Ekaterina Karabasheva (Bulgarian: Екатерина Карабашева) was born on 19 August 1989 in Sofia, Bulgaria. She is a prizewinner of Children competition “Space” 1999, International Children Haiku- competition – 2003, National children literature competition “Sparkles – 2004” and of Annual competition “Without Smoke” – 2004.

==Published works==
She has published in numerous Bulgarian literature magazines, as well as in the Romanian literature magazine “Dunặrea de Jos”, in the German and English culture magazines “Paraguas”, “Junge Literatur” and “The MAG”..

"On the Edge of the Earth” is her first book, with which she won an award at the National annual Competition for Debut Literature “South Spring” 2005.

Her short stories and poems have been translated into English, German, Russian, Romanian, Italian and French.

==Honours and awards==
In 2006 she was awarded the first prize at the National literature competitions “My new five poems”, “The Soul of the Spring” and “Dora Gabe”. She received awards in National competitions like “Petya Dubarova”, “My idea of Europe”, “Hristo Fotev”, “Veselin Hanchev” and at Britain's most prestigious poetry prize for young writers “The Foyle Young Poets of the Year Award”.

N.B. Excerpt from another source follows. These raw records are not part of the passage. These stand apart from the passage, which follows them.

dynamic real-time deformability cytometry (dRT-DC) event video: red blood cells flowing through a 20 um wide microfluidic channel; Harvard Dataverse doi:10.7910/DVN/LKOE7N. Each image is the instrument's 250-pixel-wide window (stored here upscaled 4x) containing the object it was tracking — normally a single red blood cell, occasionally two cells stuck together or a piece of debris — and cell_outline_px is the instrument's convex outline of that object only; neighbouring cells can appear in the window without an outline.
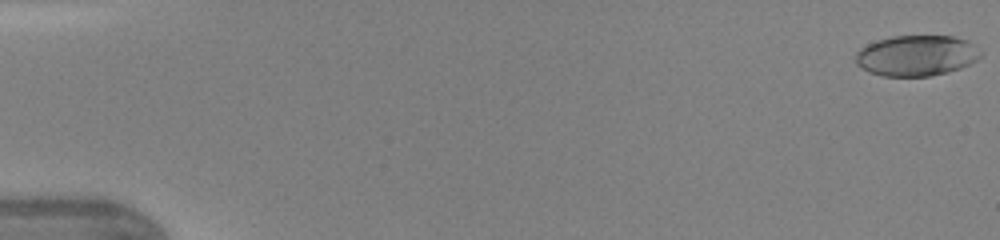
{"species": "human", "species_latin": "Homo sapiens", "temperature_condition": "warm", "stored_images_in_passage": 10, "camera_frame_rate_fps": 3000, "um_per_image_px": 0.085, "donor": {"sex": "female"}, "frame": {"image": 1, "passage_image": 1, "time_ms": 0.0, "image_size_px": [1000, 240], "cell_outline_px": [[984, 56], [960, 68], [948, 72], [928, 76], [884, 76], [868, 72], [856, 64], [856, 52], [860, 48], [876, 40], [892, 36], [952, 36], [968, 40]], "centroid_in_image_um": [77.89, 4.72], "position_along_channel_um": 7.1, "area_um2": 29.65}}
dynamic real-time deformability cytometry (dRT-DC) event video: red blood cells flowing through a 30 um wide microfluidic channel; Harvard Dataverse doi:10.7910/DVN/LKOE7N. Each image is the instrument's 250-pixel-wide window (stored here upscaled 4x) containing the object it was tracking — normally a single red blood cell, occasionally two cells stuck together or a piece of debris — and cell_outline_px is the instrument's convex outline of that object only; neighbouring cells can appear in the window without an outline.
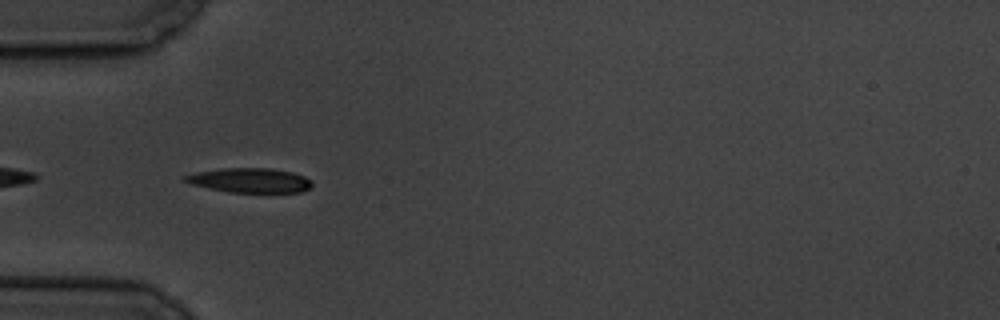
{"species": "common noctule bat (a hibernating species)", "species_latin": "Nyctalus noctula", "temperature_condition": "cold", "stored_images_in_passage": 5, "camera_frame_rate_fps": 3000, "um_per_image_px": 0.085, "animal": {"sex": "male", "body_mass_g": 19.5, "forearm_length_mm": 54.6}, "frame": {"image": 1, "passage_image": 4, "time_ms": 3.667, "image_size_px": [1000, 320], "cell_outline_px": [[312, 184], [308, 188], [300, 192], [228, 192], [192, 184], [180, 180], [184, 176], [196, 172], [224, 168], [272, 168], [292, 172], [304, 176], [312, 180]], "centroid_in_image_um": [21.23, 15.32], "position_along_channel_um": 63.8, "area_um2": 18.09}}
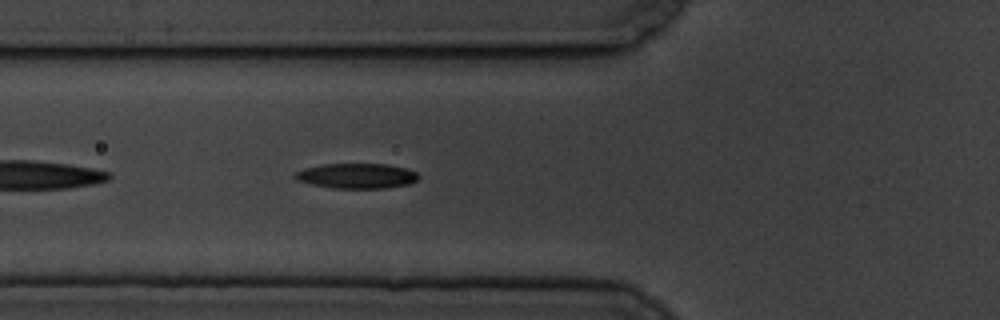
{"frame": {"image": 2, "passage_image": 5, "time_ms": 4.667, "image_size_px": [1000, 320], "cell_outline_px": [[420, 176], [416, 180], [408, 184], [384, 188], [332, 188], [312, 184], [296, 180], [292, 176], [296, 172], [304, 168], [324, 164], [388, 164], [404, 168], [416, 172]], "centroid_in_image_um": [30.29, 14.95], "position_along_channel_um": 95.5, "area_um2": 17.98}}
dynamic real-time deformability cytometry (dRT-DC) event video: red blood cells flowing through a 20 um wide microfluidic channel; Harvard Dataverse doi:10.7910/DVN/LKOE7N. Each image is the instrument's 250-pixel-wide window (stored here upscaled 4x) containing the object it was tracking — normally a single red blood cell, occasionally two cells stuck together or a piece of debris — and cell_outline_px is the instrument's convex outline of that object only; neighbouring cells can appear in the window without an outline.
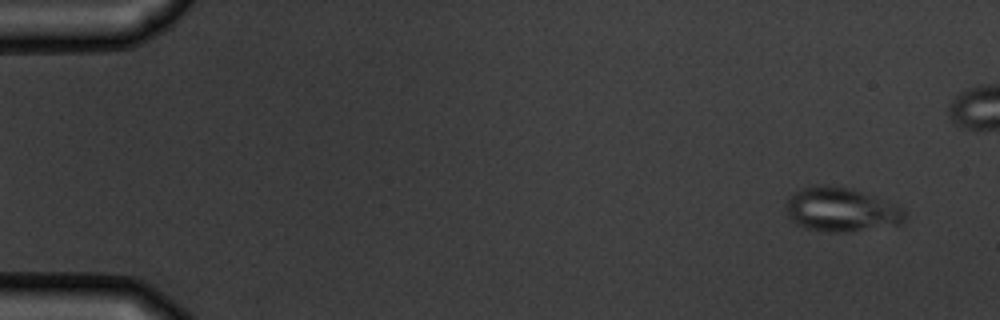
{"species": "common noctule bat (a hibernating species)", "species_latin": "Nyctalus noctula", "temperature_condition": "warm", "stored_images_in_passage": 6, "camera_frame_rate_fps": 3000, "um_per_image_px": 0.085, "animal": {"sex": "male", "body_mass_g": 19.5, "forearm_length_mm": 54.6}, "frame": {"image": 1, "passage_image": 1, "time_ms": 0.0, "image_size_px": [1000, 320], "cell_outline_px": [[904, 220], [896, 224], [844, 232], [836, 232], [808, 228], [796, 224], [788, 216], [788, 200], [800, 188], [816, 184], [824, 184], [852, 188], [896, 204], [904, 208]], "centroid_in_image_um": [71.5, 17.78], "position_along_channel_um": 13.5, "area_um2": 29.94}}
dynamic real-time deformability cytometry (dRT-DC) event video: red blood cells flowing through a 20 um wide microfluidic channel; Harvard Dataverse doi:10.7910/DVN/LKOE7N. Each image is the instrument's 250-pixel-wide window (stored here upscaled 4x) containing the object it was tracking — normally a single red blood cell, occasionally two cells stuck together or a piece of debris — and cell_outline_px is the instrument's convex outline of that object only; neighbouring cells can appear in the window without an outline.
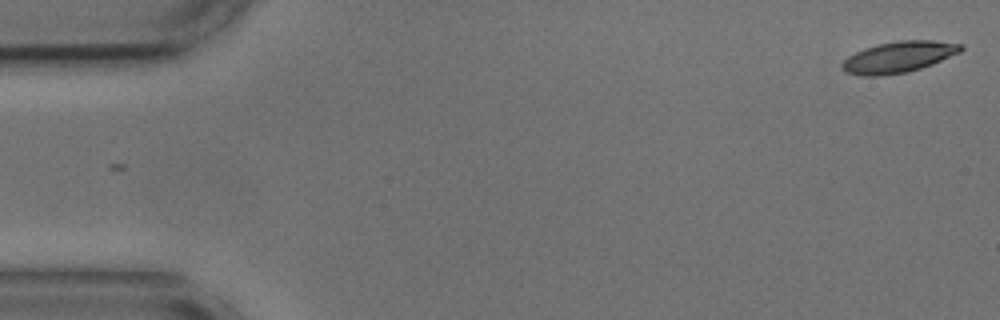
{"species": "common noctule bat (a hibernating species)", "species_latin": "Nyctalus noctula", "temperature_condition": "cold", "stored_images_in_passage": 14, "camera_frame_rate_fps": 3000, "um_per_image_px": 0.085, "animal": {"sex": "male", "body_mass_g": 17.9, "forearm_length_mm": 54.2}, "frame": {"image": 1, "passage_image": 1, "time_ms": 0.0, "image_size_px": [1000, 320], "cell_outline_px": [[964, 48], [960, 52], [932, 64], [908, 72], [876, 76], [864, 76], [848, 72], [840, 68], [840, 64], [848, 56], [864, 48], [896, 40], [932, 40], [964, 44]], "centroid_in_image_um": [76.39, 4.84], "position_along_channel_um": 8.6, "area_um2": 21.5}}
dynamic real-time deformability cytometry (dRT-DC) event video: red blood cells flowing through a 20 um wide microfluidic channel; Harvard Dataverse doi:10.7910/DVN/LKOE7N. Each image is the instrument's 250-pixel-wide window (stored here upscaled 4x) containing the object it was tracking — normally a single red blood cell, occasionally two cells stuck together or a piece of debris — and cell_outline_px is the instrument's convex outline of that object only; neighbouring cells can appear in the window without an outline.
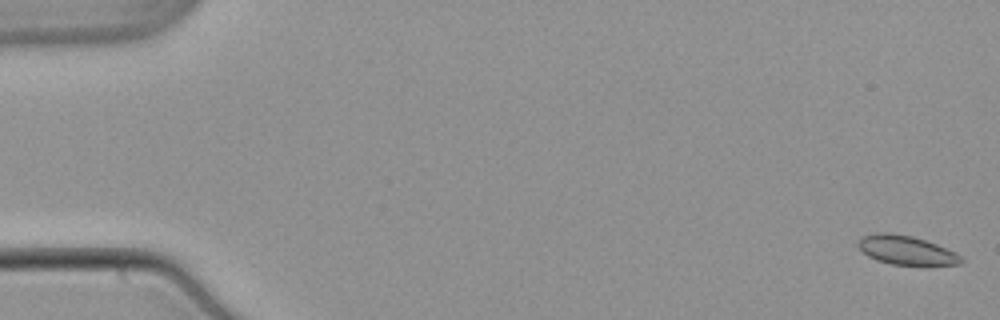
{"species": "common noctule bat (a hibernating species)", "species_latin": "Nyctalus noctula", "temperature_condition": "warm", "stored_images_in_passage": 53, "camera_frame_rate_fps": 3000, "um_per_image_px": 0.085, "animal": {"sex": "male", "body_mass_g": 21.5, "forearm_length_mm": 52.0}, "frame": {"image": 1, "passage_image": 2, "time_ms": 0.333, "image_size_px": [1000, 320], "cell_outline_px": [[964, 260], [960, 264], [924, 268], [892, 264], [876, 260], [868, 256], [856, 244], [864, 236], [884, 232], [912, 236], [936, 244], [960, 256]], "centroid_in_image_um": [77.09, 21.33], "position_along_channel_um": 7.9, "area_um2": 17.69}}
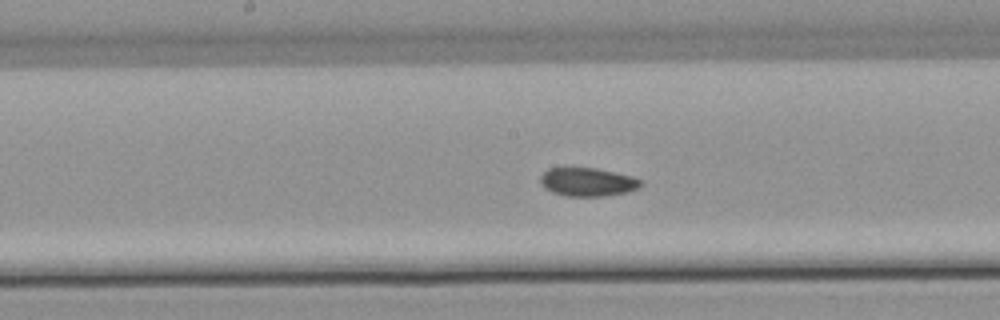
{"frame": {"image": 2, "passage_image": 29, "time_ms": 9.333, "image_size_px": [1000, 320], "cell_outline_px": [[644, 184], [640, 188], [628, 192], [604, 196], [564, 196], [552, 192], [544, 188], [540, 180], [540, 176], [548, 168], [596, 168], [632, 176], [640, 180]], "centroid_in_image_um": [49.96, 15.48], "position_along_channel_um": 198.2, "area_um2": 16.76}}
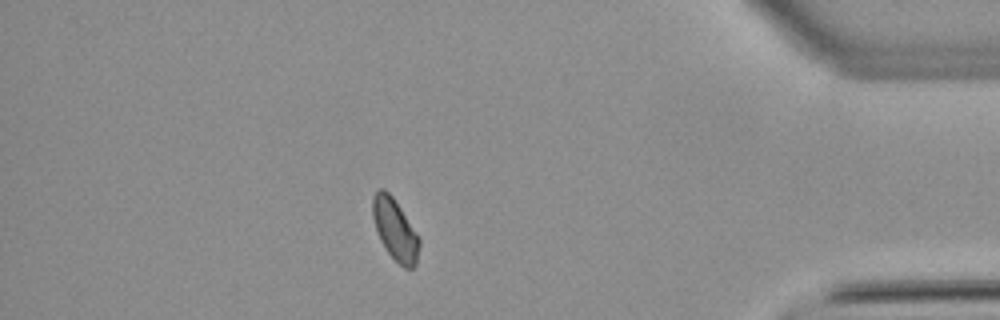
{"frame": {"image": 3, "passage_image": 48, "time_ms": 15.667, "image_size_px": [1000, 320], "cell_outline_px": [[420, 244], [416, 264], [412, 268], [404, 268], [388, 252], [380, 240], [372, 216], [372, 196], [380, 188], [384, 188], [392, 196], [420, 236]], "centroid_in_image_um": [33.59, 19.49], "position_along_channel_um": 401.6, "area_um2": 16.65}}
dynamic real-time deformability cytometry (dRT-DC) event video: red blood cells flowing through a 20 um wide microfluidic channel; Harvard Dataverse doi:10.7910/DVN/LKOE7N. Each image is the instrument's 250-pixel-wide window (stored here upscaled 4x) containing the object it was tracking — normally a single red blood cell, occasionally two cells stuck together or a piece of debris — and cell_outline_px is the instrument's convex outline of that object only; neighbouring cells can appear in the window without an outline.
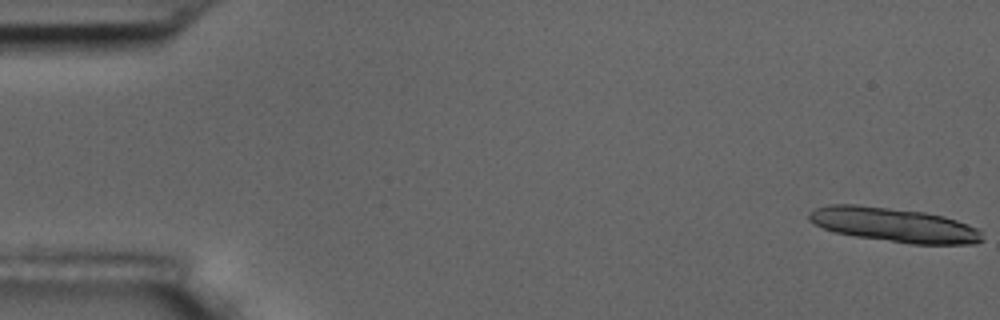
{"species": "common noctule bat (a hibernating species)", "species_latin": "Nyctalus noctula", "temperature_condition": "room temperature", "stored_images_in_passage": 7, "camera_frame_rate_fps": 3000, "um_per_image_px": 0.085, "animal": {"sex": "male", "body_mass_g": 17.5, "forearm_length_mm": 52.3}, "frame": {"image": 1, "passage_image": 1, "time_ms": 0.0, "image_size_px": [1000, 320], "cell_outline_px": [[984, 240], [976, 244], [912, 244], [856, 236], [836, 232], [824, 228], [808, 220], [808, 212], [816, 208], [828, 204], [856, 204], [924, 212], [944, 216], [968, 224], [976, 228], [980, 232]], "centroid_in_image_um": [76.0, 19.11], "position_along_channel_um": 9.0, "area_um2": 34.51}}
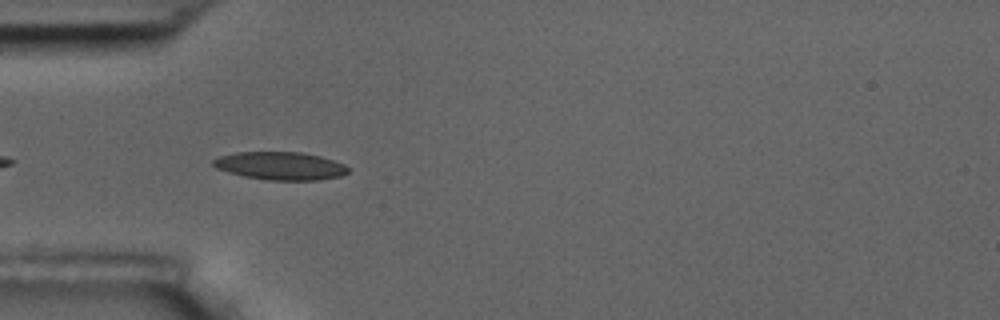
{"frame": {"image": 2, "passage_image": 6, "time_ms": 5.667, "image_size_px": [1000, 320], "cell_outline_px": [[348, 172], [340, 176], [320, 180], [268, 180], [244, 176], [228, 172], [216, 168], [212, 164], [212, 160], [220, 156], [236, 152], [300, 152], [320, 156], [344, 164], [348, 168]], "centroid_in_image_um": [23.82, 14.1], "position_along_channel_um": 61.2, "area_um2": 21.91}}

She was admitted to the English Poetry Society at a solemn ceremony at London’s Royal Shakespeare Theater. Ekaterina Karabasheva is the first Bulgarian to be awarded in the contest and to become member of the English Poetry Society.

In 2007 she received the first prize in the International contest for young writers “Literatur überwindet Grenzen” and in the "WordFlight Young People’s Written & Verbal Arts Project".